Tax cuts pass Parliament
The budget has passed and some of the main changes relevant to you as a medical professional are below:
Tax relief for individuals
The Government brought forward ‘Stage two’ of their Personal Income Tax Plan by two years, so that, from 1 July 2020:
the low income tax offset increased from $445 to $700;
the top threshold of the 19% tax bracket increased from $37,000 to $45,000; and
the top threshold of the 32.5% tax bracket increased from $90,000 to $120,000.
This will mean a decrease in tax you pay but it is not something to write home about.
Tax relief for business
Medical business can now deduct the full cost of eligible depreciable assets as long as they are first used or installed by 30 June 2022. The timeframe is now long so if you are looking to purchase medical equipment or assets you do not have to rush to do it.
In addition, if your medical business is a company and has made a loss it will be allowed to offset tax losses against previous profits on which tax has been paid.
Also, medical businesses with an aggregated annual turnover between $10 million and $50 million will, for the first time, be able to access up to ten small business tax concessions. If you are in this position speak to us because there are some great tax opportunities to reduce long term Capital Gains Tax.
Employers need to apply recent tax cuts as soon as possible
The ATO has now updated the tax withholding schedules to reflect the 2020/21 income year personal tax cuts — the updated schedules are available at ato.gov.au/taxtables.
If you pay wages to family members or have a medical practice paying wages you now need to make adjustments in your payroll processes and systems in order for the tax cuts to be reflected in employees’ take-home pay.
Medical Professionals and medical practices must make sure they are withholding the correct amount from salary or wages paid to employees for any pay runs processed in their system from no later than 16 November onwards.
If we run your payroll or you have a payroll software system, this should be done automatically. If you are unsure, please contact us on 1800 281 038
Deferrals of interest due to COVID-19
Many lenders have recently allowed borrowers with investment property loans to defer repayments for a period of time.
While repayments are being deferred, interest (and fees) will usually be added to the loan balance (i.e., the deferred interest will be ‘capitalised’).
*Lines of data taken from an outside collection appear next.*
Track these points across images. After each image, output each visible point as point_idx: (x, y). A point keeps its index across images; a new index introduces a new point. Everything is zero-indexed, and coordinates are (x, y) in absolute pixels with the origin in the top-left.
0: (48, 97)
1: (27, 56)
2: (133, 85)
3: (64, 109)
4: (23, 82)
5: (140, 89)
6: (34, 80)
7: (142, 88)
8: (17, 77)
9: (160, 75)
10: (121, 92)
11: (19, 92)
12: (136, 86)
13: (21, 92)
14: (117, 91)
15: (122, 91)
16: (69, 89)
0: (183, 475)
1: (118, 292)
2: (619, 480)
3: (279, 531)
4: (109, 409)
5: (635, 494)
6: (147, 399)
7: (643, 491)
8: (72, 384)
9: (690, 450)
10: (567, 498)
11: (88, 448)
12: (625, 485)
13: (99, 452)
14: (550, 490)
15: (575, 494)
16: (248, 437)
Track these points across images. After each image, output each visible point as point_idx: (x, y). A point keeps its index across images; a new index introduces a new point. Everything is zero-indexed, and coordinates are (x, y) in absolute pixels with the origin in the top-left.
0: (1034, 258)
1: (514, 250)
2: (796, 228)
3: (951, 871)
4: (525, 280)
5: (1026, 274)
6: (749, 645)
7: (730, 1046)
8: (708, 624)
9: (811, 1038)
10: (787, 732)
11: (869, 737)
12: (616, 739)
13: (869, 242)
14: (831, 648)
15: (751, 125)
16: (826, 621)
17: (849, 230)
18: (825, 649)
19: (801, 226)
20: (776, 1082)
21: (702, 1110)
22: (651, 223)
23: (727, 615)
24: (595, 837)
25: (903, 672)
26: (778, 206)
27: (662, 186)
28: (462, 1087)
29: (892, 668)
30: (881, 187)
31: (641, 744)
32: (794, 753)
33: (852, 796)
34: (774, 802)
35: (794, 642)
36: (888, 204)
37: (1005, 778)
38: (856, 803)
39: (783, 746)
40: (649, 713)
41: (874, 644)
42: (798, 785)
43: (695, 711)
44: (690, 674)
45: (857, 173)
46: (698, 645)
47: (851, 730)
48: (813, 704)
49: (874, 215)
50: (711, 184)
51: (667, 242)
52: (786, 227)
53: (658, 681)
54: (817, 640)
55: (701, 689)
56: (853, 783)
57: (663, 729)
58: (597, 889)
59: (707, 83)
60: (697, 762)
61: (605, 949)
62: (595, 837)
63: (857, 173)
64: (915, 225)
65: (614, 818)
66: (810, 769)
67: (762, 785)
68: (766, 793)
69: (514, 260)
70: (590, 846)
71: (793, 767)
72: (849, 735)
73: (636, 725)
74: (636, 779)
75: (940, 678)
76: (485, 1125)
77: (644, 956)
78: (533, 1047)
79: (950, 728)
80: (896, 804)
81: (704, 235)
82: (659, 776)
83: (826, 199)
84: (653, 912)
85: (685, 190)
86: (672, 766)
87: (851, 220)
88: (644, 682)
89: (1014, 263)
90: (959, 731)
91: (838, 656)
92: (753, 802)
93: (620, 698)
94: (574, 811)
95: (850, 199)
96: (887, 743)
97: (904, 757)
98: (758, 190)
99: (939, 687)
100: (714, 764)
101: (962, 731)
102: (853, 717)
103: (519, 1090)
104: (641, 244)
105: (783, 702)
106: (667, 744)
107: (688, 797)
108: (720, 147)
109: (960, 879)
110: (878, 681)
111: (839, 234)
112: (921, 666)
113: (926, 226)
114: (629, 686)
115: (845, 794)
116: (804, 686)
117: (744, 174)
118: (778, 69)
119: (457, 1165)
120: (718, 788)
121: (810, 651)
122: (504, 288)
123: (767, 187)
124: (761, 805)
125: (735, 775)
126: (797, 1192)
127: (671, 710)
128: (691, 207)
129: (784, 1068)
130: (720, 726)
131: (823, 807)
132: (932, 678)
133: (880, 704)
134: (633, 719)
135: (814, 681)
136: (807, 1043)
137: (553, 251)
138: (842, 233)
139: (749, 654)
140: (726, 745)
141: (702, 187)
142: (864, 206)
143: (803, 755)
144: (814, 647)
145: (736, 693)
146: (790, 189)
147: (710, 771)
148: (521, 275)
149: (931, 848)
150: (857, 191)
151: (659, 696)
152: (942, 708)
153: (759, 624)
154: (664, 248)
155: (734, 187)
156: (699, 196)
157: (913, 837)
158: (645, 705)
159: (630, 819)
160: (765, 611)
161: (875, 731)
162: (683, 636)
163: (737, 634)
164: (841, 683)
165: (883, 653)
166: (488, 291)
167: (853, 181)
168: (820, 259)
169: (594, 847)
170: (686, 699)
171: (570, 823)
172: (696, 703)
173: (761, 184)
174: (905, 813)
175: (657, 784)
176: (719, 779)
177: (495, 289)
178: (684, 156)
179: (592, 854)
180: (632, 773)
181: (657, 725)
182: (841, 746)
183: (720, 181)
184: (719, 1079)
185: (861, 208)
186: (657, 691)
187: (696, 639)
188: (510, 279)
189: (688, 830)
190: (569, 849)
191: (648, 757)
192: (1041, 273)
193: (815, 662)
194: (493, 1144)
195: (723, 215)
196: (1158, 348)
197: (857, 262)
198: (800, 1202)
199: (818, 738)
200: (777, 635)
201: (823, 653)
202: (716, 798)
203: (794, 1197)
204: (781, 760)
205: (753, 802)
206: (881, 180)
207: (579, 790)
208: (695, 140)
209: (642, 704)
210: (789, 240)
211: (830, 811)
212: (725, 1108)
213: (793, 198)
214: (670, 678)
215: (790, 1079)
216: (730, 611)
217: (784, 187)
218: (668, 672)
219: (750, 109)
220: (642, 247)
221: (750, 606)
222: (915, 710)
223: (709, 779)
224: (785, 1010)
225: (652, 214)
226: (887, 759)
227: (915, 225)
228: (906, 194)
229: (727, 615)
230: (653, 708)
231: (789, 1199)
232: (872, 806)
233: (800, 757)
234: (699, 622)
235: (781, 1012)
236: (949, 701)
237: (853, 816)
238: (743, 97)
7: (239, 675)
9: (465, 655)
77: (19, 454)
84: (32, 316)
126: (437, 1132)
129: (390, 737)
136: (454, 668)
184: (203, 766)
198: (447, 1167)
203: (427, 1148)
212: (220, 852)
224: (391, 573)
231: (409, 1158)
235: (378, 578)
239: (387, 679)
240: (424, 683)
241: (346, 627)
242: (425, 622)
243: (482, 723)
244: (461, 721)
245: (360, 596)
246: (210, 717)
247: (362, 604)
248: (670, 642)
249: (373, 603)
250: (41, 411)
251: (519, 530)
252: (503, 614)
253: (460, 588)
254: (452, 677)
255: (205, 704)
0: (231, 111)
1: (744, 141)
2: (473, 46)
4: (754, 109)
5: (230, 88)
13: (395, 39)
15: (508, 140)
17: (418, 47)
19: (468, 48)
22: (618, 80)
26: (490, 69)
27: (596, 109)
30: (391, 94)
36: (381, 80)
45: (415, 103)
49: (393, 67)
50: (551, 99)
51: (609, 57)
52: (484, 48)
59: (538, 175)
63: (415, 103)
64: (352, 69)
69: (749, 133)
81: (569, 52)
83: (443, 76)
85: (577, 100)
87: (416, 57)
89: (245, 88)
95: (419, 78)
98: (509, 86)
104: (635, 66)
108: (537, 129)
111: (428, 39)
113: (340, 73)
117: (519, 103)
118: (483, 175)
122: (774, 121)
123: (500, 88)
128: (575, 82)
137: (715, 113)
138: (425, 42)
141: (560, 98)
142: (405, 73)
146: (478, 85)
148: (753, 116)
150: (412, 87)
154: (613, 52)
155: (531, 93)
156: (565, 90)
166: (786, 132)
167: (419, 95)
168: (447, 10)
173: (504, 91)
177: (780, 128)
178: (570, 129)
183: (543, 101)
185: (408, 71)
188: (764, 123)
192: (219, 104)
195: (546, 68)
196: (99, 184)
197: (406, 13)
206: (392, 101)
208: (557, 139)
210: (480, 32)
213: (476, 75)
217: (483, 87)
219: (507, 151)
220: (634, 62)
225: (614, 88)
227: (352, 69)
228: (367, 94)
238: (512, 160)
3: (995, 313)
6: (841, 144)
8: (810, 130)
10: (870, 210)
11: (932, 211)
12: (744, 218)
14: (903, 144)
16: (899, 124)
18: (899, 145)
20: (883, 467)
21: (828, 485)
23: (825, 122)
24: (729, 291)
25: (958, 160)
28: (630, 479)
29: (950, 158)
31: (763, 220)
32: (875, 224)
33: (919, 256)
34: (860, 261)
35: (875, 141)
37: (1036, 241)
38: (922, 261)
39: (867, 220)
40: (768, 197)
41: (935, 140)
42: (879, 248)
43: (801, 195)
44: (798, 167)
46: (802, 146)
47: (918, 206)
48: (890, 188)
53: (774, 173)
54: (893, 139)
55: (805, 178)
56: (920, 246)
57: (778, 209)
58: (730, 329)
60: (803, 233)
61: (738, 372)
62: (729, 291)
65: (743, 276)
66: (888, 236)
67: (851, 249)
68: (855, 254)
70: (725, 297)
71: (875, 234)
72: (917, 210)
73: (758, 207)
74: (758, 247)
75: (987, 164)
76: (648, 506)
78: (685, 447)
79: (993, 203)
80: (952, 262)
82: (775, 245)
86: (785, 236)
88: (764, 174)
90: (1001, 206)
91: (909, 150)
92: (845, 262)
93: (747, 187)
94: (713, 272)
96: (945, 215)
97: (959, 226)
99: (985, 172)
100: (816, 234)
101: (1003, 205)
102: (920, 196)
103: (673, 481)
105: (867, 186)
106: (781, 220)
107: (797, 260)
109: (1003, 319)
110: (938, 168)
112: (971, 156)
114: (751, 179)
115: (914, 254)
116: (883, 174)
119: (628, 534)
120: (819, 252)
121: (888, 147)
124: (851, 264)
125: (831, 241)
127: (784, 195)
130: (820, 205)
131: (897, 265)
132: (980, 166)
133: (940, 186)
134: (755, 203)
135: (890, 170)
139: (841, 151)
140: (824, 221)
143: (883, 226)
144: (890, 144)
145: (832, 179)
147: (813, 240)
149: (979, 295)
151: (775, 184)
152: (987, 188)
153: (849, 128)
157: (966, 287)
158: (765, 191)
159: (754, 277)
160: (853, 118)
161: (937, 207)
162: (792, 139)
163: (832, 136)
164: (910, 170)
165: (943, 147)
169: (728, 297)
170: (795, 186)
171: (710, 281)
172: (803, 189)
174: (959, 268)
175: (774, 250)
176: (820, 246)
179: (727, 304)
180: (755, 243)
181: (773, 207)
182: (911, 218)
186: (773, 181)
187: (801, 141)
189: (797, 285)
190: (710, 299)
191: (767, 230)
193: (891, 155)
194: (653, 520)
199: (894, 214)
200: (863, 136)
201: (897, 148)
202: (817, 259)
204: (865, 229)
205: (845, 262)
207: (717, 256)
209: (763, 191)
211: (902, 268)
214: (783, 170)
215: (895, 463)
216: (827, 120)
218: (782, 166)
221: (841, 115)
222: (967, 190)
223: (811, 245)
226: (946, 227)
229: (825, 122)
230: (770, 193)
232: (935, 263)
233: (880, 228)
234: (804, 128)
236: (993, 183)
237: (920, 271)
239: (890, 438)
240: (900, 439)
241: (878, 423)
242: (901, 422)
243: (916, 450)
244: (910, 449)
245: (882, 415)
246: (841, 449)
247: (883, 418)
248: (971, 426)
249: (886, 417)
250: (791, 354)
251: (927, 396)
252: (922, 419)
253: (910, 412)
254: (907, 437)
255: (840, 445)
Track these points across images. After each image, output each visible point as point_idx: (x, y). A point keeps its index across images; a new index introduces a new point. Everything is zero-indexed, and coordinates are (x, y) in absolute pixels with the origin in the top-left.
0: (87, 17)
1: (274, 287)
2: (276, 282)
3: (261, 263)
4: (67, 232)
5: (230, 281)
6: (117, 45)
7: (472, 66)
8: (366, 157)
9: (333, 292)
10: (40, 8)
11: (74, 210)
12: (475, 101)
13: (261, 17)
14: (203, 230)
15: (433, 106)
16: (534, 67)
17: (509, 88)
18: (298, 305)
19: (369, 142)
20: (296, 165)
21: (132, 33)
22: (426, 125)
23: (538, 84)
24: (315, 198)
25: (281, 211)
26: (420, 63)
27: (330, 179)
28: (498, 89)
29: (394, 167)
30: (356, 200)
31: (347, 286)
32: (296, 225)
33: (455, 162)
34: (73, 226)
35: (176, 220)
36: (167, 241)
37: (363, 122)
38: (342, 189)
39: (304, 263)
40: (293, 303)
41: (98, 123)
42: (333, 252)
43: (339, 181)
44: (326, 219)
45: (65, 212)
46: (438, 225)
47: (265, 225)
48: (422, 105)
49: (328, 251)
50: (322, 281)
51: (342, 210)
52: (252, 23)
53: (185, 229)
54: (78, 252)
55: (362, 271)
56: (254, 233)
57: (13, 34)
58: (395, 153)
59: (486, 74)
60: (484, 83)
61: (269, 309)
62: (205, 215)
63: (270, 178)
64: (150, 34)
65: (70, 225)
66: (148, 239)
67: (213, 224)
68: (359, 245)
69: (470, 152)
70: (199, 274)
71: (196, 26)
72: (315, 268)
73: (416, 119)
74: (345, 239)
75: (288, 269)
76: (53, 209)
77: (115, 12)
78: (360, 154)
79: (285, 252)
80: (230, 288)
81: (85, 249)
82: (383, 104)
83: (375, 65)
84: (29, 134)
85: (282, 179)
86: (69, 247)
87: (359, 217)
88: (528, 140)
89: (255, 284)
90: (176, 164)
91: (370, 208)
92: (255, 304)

However, it is important to recognise in such situations that, while repayments are not being made during the relevant period, borrowers continue to ‘incur’ the interest during that time.
Further, interest will continue to be calculated and will accrue on both the unpaid principal sum of the loan and the unpaid (i.e., capitalised) interest. The interest that accrues on the unpaid or capitalised interest is referred to as ‘compound interest’.
This means interest expenses (including any compound interest) will be deductible to the extent the borrowed monies are used for income producing purposes (such as where the borrowed funds are used to purchase a rental property). But not for personal items.
We will check interest paid and ensure you get the maximum deduction but if we do not do your taxes you may wish to check with your accountant they are claiming this for you.
Simplified home office expense deduction claims due to COVID-19
Given that many Medical professions continue to work from home especially using telehealth or generally spending less time at work due to COVID-19, the ATO allows taxpayers working from home to claim a rate of 80 cents per hour, by keeping a record of the number of hours they have worked from home, rather than needing to calculate specific running expenses.
The application of the Guideline has been extended so that it now applies from 1 March 2020 until 31 December 2020.